Canada’s Current Approach To Health Is Unsustainable

We need to be seeking health and fitness from early on, rather than relying on ever-increasing government spending.

In theory, a country with a truly effective healthcare system would see healthcare costs declining year after year.

If people were getting more and more fit and healthy, overall healthcare costs would go down.

Even with an aging population, those who remained fit into the latter years of their life would be able to continue living very independent lives.

Yet, we have now come to accept that healthcare costs will inevitably rise year after year.

This is unsustainable.

No society can continue to become less and less healthy and think there won’t be a price to be paid.

In the past year – despite politicians and ‘health officials’ ignoring it – we saw the clear link between obesity and Wuhan Virus outcomes, with obesity being the second-biggest risk factor after age.

Many politicians ended up shutting down gyms and telling everyone to stay home, which only made the obesity problem worse.

Official government food guides often make things worse, being based more on politics than actual good nutrition.

And young people are becoming more obese as well, with schools deemphasizing physical fitness.

There’s also the deeper societal issue of ‘healthy at any weight,’ the feel-good political correctness that doesn’t allow us to point out how dangerous it is for people to be obese.

In short, we have a society that is increasingly unhealthy at all levels and all ages.

This has led to our current healthcare woes.

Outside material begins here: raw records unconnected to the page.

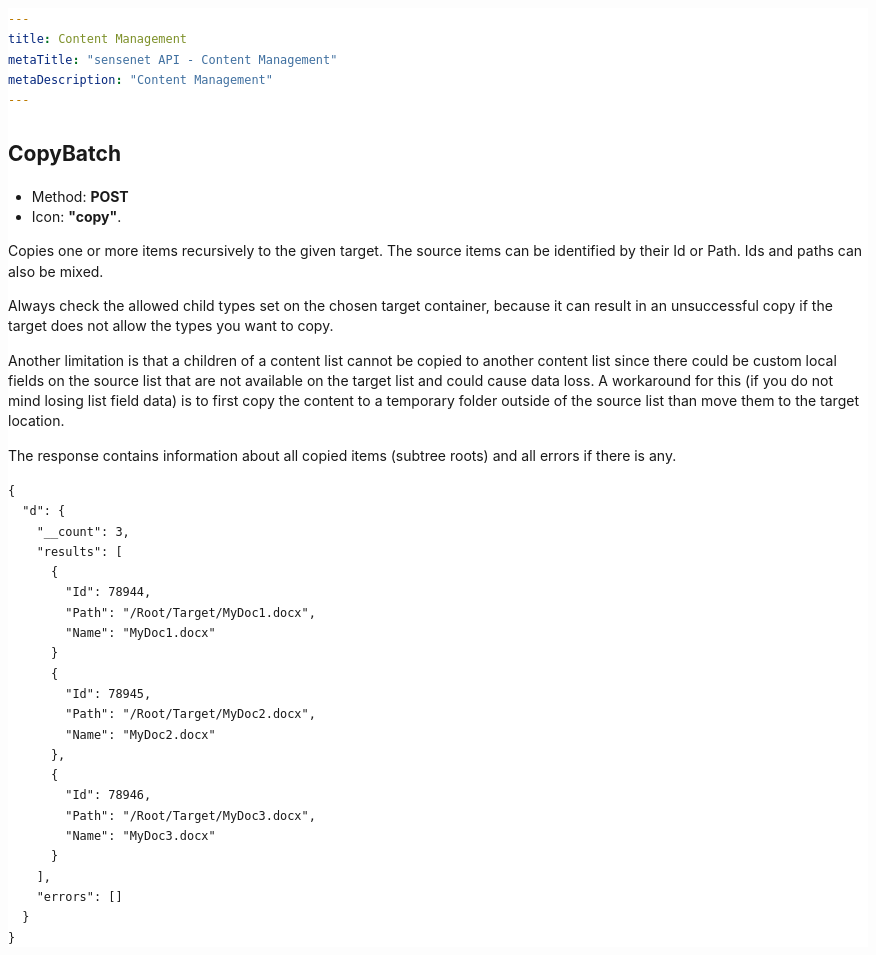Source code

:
 ```yaml
---
title: Content Management
metaTitle: "sensenet API - Content Management"
metaDescription: "Content Management"
---
```


## CopyBatch
- Method: **POST**
- Icon: **"copy"**.

Copies one or more items recursively to the given target.
 The source items can be identified by their Id or Path. Ids and paths can also be mixed.
 

Always check the allowed child types set on the chosen target container, because it can result in
 an unsuccessful copy if the target does not allow the types you want to copy.

Another limitation is that a children of a content list cannot be copied to another content list
 since there could be custom local fields on the source list that are not available on the target list and
 could cause data loss. A workaround for this (if you do not mind losing list field data) is to first copy the
 content to a temporary folder outside of the source list than move them to the target location.

 The response contains information about all copied items (subtree roots) and all errors if there is any.
 ``` 
 {
   "d": {
     "__count": 3,
     "results": [
       {
         "Id": 78944,
         "Path": "/Root/Target/MyDoc1.docx",
         "Name": "MyDoc1.docx"
       }
       {
         "Id": 78945,
         "Path": "/Root/Target/MyDoc2.docx",
         "Name": "MyDoc2.docx"
       },
       {
         "Id": 78946,
         "Path": "/Root/Target/MyDoc3.docx",
         "Name": "MyDoc3.docx"
       }
     ],
     "errors": []
   }
 }
```
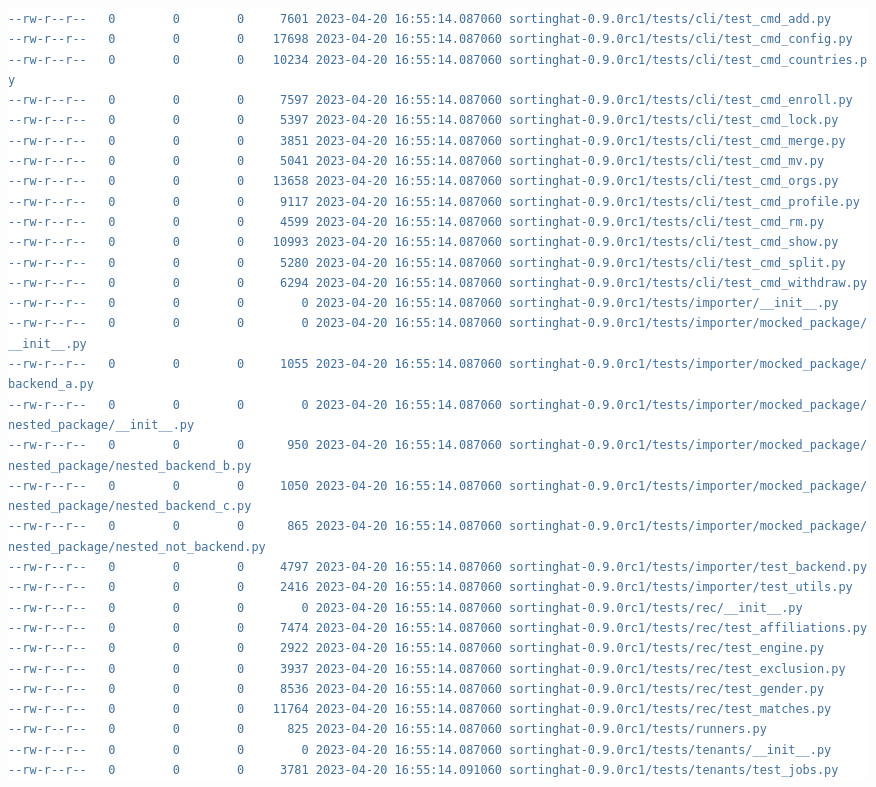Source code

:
 ```diff
--rw-r--r--   0        0        0     7601 2023-04-20 16:55:14.087060 sortinghat-0.9.0rc1/tests/cli/test_cmd_add.py
--rw-r--r--   0        0        0    17698 2023-04-20 16:55:14.087060 sortinghat-0.9.0rc1/tests/cli/test_cmd_config.py
--rw-r--r--   0        0        0    10234 2023-04-20 16:55:14.087060 sortinghat-0.9.0rc1/tests/cli/test_cmd_countries.py
--rw-r--r--   0        0        0     7597 2023-04-20 16:55:14.087060 sortinghat-0.9.0rc1/tests/cli/test_cmd_enroll.py
--rw-r--r--   0        0        0     5397 2023-04-20 16:55:14.087060 sortinghat-0.9.0rc1/tests/cli/test_cmd_lock.py
--rw-r--r--   0        0        0     3851 2023-04-20 16:55:14.087060 sortinghat-0.9.0rc1/tests/cli/test_cmd_merge.py
--rw-r--r--   0        0        0     5041 2023-04-20 16:55:14.087060 sortinghat-0.9.0rc1/tests/cli/test_cmd_mv.py
--rw-r--r--   0        0        0    13658 2023-04-20 16:55:14.087060 sortinghat-0.9.0rc1/tests/cli/test_cmd_orgs.py
--rw-r--r--   0        0        0     9117 2023-04-20 16:55:14.087060 sortinghat-0.9.0rc1/tests/cli/test_cmd_profile.py
--rw-r--r--   0        0        0     4599 2023-04-20 16:55:14.087060 sortinghat-0.9.0rc1/tests/cli/test_cmd_rm.py
--rw-r--r--   0        0        0    10993 2023-04-20 16:55:14.087060 sortinghat-0.9.0rc1/tests/cli/test_cmd_show.py
--rw-r--r--   0        0        0     5280 2023-04-20 16:55:14.087060 sortinghat-0.9.0rc1/tests/cli/test_cmd_split.py
--rw-r--r--   0        0        0     6294 2023-04-20 16:55:14.087060 sortinghat-0.9.0rc1/tests/cli/test_cmd_withdraw.py
--rw-r--r--   0        0        0        0 2023-04-20 16:55:14.087060 sortinghat-0.9.0rc1/tests/importer/__init__.py
--rw-r--r--   0        0        0        0 2023-04-20 16:55:14.087060 sortinghat-0.9.0rc1/tests/importer/mocked_package/__init__.py
--rw-r--r--   0        0        0     1055 2023-04-20 16:55:14.087060 sortinghat-0.9.0rc1/tests/importer/mocked_package/backend_a.py
--rw-r--r--   0        0        0        0 2023-04-20 16:55:14.087060 sortinghat-0.9.0rc1/tests/importer/mocked_package/nested_package/__init__.py
--rw-r--r--   0        0        0      950 2023-04-20 16:55:14.087060 sortinghat-0.9.0rc1/tests/importer/mocked_package/nested_package/nested_backend_b.py
--rw-r--r--   0        0        0     1050 2023-04-20 16:55:14.087060 sortinghat-0.9.0rc1/tests/importer/mocked_package/nested_package/nested_backend_c.py
--rw-r--r--   0        0        0      865 2023-04-20 16:55:14.087060 sortinghat-0.9.0rc1/tests/importer/mocked_package/nested_package/nested_not_backend.py
--rw-r--r--   0        0        0     4797 2023-04-20 16:55:14.087060 sortinghat-0.9.0rc1/tests/importer/test_backend.py
--rw-r--r--   0        0        0     2416 2023-04-20 16:55:14.087060 sortinghat-0.9.0rc1/tests/importer/test_utils.py
--rw-r--r--   0        0        0        0 2023-04-20 16:55:14.087060 sortinghat-0.9.0rc1/tests/rec/__init__.py
--rw-r--r--   0        0        0     7474 2023-04-20 16:55:14.087060 sortinghat-0.9.0rc1/tests/rec/test_affiliations.py
--rw-r--r--   0        0        0     2922 2023-04-20 16:55:14.087060 sortinghat-0.9.0rc1/tests/rec/test_engine.py
--rw-r--r--   0        0        0     3937 2023-04-20 16:55:14.087060 sortinghat-0.9.0rc1/tests/rec/test_exclusion.py
--rw-r--r--   0        0        0     8536 2023-04-20 16:55:14.087060 sortinghat-0.9.0rc1/tests/rec/test_gender.py
--rw-r--r--   0        0        0    11764 2023-04-20 16:55:14.087060 sortinghat-0.9.0rc1/tests/rec/test_matches.py
--rw-r--r--   0        0        0      825 2023-04-20 16:55:14.087060 sortinghat-0.9.0rc1/tests/runners.py
--rw-r--r--   0        0        0        0 2023-04-20 16:55:14.087060 sortinghat-0.9.0rc1/tests/tenants/__init__.py
--rw-r--r--   0        0        0     3781 2023-04-20 16:55:14.091060 sortinghat-0.9.0rc1/tests/tenants/test_jobs.py
```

We have a system that is terrible at helping people be fit and healthy, yet great at using extremely expensive technology to prevent people from dying.

But we wouldn’t need such desperate and expensive measures so often if people were healthier from the beginning.

Our approach of focusing only on the symptoms rather than the cause is a big problem, and is greatly mistaken.

Imagine if schools strongly emphasized physical fitness, helping bring about an entire generation of Canadian youth who were fit and active, with good eating habits and a life-long commitment to physical fitness.

The money we would save in the healthcare system would be immense, not to mention the mental health benefits of being physically healthy.

Additionally, the economy would benefit, as a fitter and healthier population would be capable of more positive economic activity.

The fact is, if we have accepted that we all pay for each other’s healthcare, it makes total sense for our country to focus on building a healthy and fit society.

A country that is sick and obese cannot be a successful nation for long, and we owe it to those who built Canada to become the best versions of ourselves that we can be.